Pocos lugares están tan cerca del cielo y tan lejos de Dios. No hay que ser un lince para darse cuenta de que la Divina Providencia no vela mucho por Bolivia y los sufridos bolivianos. Ni en el siglo XIX, cuando se metieron en guerras con los chilenos y perdieron la salida al mar, ni a principios del XX, cuando Brasil les compró un pedazo de territorio y Paraguay les quitó otro, ni en los años sesenta, cuando al Che Guevara le dio por irse a Bolivia a organizar la revolución mundial, ni ahora, que han descubierto inmensas reservas de gas y no saben cómo administrarlas.
Es un país al que le tengo cariño. Cuando empezaba en esto del periodismo y trataba de consagrarme como reportero de guerra, caí por allí y, en el breve plazo de unos meses, asistí a tres golpes de Estado, dos asesinatos políticos y varios cortes de carreteras. Era la época de Hernán Siles Suazo, Walter Guevara Arze, Lidia Gueiler y militares como Natush Busch, García Meza, Celso Torrelio o Guido Vildoso.

De aquellos tiempos, en que me movía contando cada dólar y pernoctaba en pensiones de mala muerte con ducha colectiva, se me quedó grabado la pequeñez del hemiciclo del Congreso, que la sede de la presidencia se llamase Palacio Quemado y la cuesta revientacaballos que había que subir para llegar a la plaza donde se cocía todo. También lo educada que era la gente y que las vendedoras te llamaran “caballero”. Casi todo eso sigue igual. Lo de los militares no.
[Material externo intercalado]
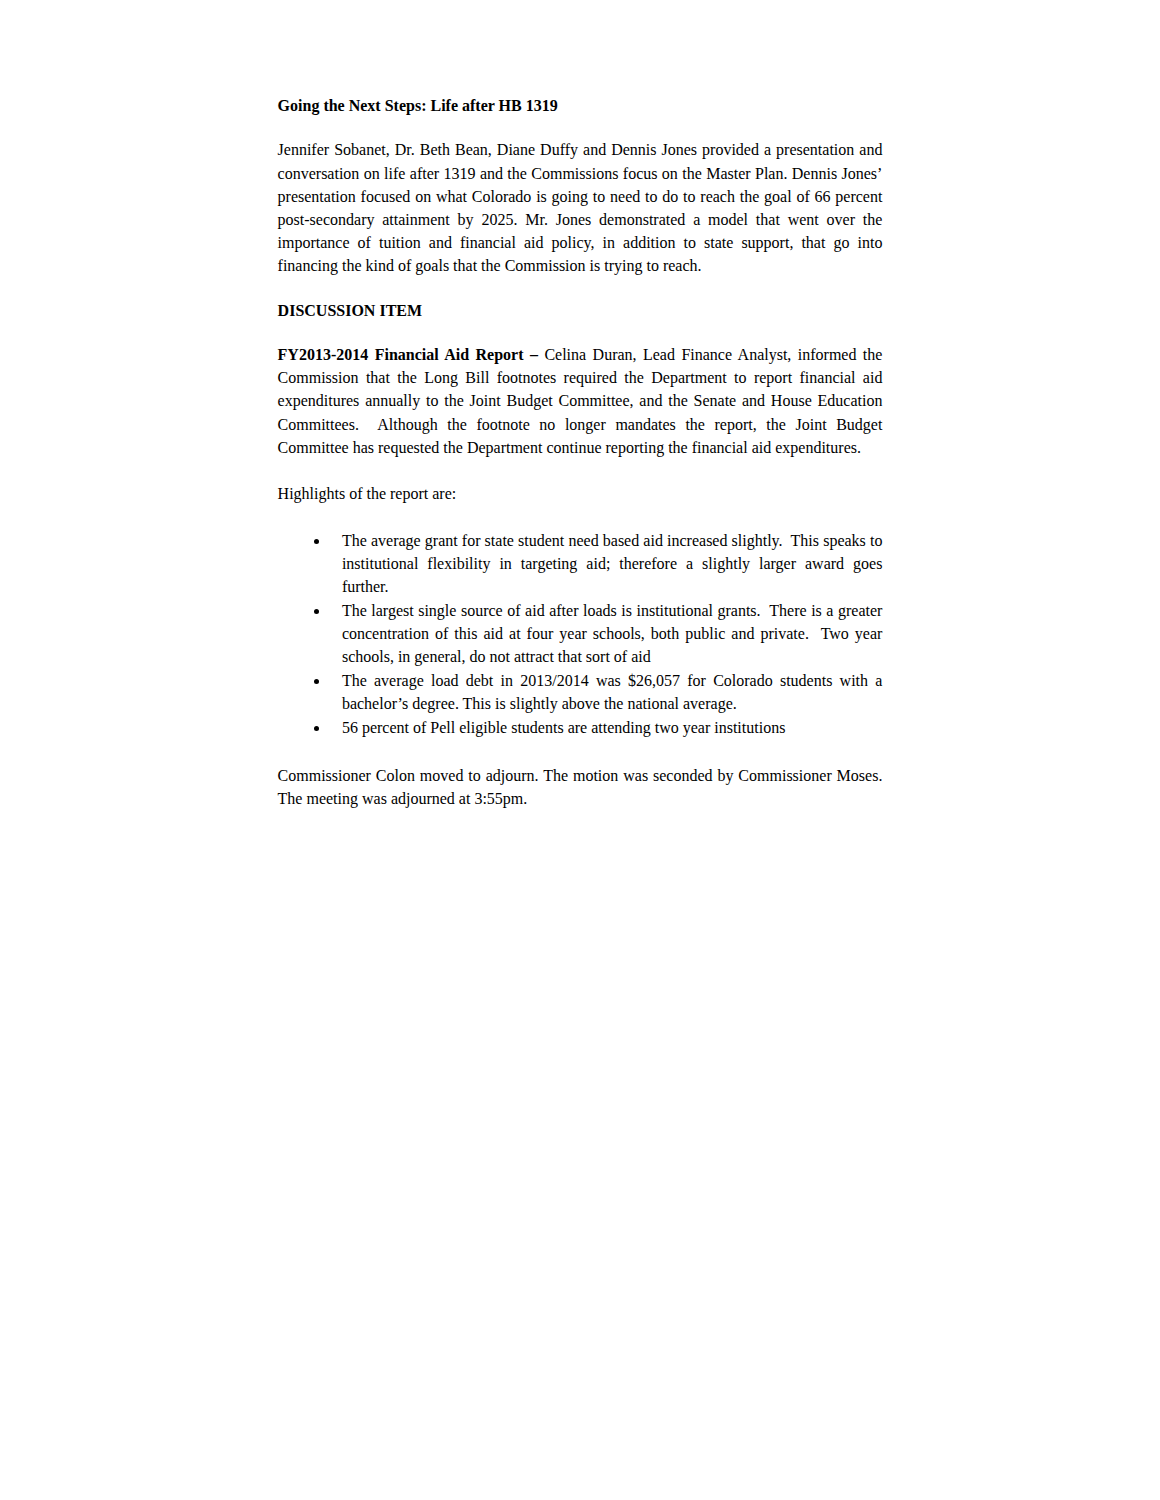Going the Next Steps: Life after HB 1319
Jennifer Sobanet, Dr. Beth Bean, Diane Duffy and Dennis Jones provided a presentation and conversation on life after 1319 and the Commissions focus on the Master Plan. Dennis Jones’ presentation focused on what Colorado is going to need to do to reach the goal of 66 percent post-secondary attainment by 2025. Mr. Jones demonstrated a model that went over the importance of tuition and financial aid policy, in addition to state support, that go into financing the kind of goals that the Commission is trying to reach.
DISCUSSION ITEM
FY2013-2014 Financial Aid Report – Celina Duran, Lead Finance Analyst, informed the Commission that the Long Bill footnotes required the Department to report financial aid expenditures annually to the Joint Budget Committee, and the Senate and House Education Committees. Although the footnote no longer mandates the report, the Joint Budget Committee has requested the Department continue reporting the financial aid expenditures.
Highlights of the report are:
The average grant for state student need based aid increased slightly. This speaks to institutional flexibility in targeting aid; therefore a slightly larger award goes further.
The largest single source of aid after loads is institutional grants. There is a greater concentration of this aid at four year schools, both public and private. Two year schools, in general, do not attract that sort of aid
The average load debt in 2013/2014 was $26,057 for Colorado students with a bachelor’s degree. This is slightly above the national average.
56 percent of Pell eligible students are attending two year institutions
Commissioner Colon moved to adjourn. The motion was seconded by Commissioner Moses. The meeting was adjourned at 3:55pm.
Si algo choca en la crisis de estos días es la actitud expectante de los uniformados.

Es probable que abunden en los cuarteles los partidarios de meter en vereda a los alborotadores, pero los generales bolivianos saben que el horno regional no está para bollos golpistas. No sólo porque la comunidad internacional, encabezada por los países latinoamericanos, les condenaría al aislamiento. También, y sobre todo, porque no hay entre los agitadores, ni en las bancadas del Parlamento, ni en los consejos de administración, ese imprescindible complemento de civiles militaristas, sin el que no prospera golpe alguno. Y eso les condena a encerrarse en sus cuarteles, desde donde asisten estupefactos al espectáculo de un presidente que dice que se va porque está harto, de una policía impotente, de una embajada de Estados Unidos que recomienda a sus ciudadanos no acercarse y a unos dirigentes que no saben cómo salir del atolladero.

Acaba de anunciar su renuncia Carlos Mesa, pero sólo hace año y medio que salió por patas del Palacio Quemado el presidente Gonzalo Sánchez de Lozada. También tras una oleada de protestas, cortes de carreteras y el consiguiente desabastecimiento de los mercados de La Paz.
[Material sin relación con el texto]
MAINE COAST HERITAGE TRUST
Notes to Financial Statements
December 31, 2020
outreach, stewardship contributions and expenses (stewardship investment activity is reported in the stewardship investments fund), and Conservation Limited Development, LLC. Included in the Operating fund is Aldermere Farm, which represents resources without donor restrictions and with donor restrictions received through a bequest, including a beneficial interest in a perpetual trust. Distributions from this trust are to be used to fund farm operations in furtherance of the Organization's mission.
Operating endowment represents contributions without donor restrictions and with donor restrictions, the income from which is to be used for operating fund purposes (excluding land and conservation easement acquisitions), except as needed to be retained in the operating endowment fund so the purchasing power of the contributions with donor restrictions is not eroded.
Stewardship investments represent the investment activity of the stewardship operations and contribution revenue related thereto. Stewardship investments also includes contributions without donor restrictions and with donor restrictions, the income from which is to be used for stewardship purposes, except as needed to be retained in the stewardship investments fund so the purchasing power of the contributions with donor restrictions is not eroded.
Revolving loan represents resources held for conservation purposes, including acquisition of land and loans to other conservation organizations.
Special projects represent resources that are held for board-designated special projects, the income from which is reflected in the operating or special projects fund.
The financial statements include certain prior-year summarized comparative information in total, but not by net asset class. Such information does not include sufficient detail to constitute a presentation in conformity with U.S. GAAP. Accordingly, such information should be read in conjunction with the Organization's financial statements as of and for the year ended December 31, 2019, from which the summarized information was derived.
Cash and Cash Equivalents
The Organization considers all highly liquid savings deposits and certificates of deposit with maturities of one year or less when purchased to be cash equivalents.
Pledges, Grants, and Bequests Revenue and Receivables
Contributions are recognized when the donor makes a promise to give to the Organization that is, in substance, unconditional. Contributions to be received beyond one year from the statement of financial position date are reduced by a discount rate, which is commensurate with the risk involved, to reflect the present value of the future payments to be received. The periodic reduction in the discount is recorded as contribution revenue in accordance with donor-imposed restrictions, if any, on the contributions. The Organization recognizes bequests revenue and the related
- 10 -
Bolivia, cuyo primer presidente fue el libertador Simón Bolívar, no tiene ni salida al mar ni salida política. Y como telón de fondo, los hidrocarburos. Hasta hace tres décadas, la maldición de Bolivia fue depender en exclusiva del estaño. Ahora, por paradójico que resulte y por altos que estén los precios en el mercado mundial, el drama puede ser depender del gas. Han descubierto reservas inmensas y la multitud exige que se nacionalicen. Los hambrientos no se conforman con que se grave con onerosos impuestos a empresas como Repsol. Lo quieren todo, y se olvidan de que cada vez que un país pequeño y pobre como Bolivia se mete en pleitos con las multinacionales, acaba trasquilado.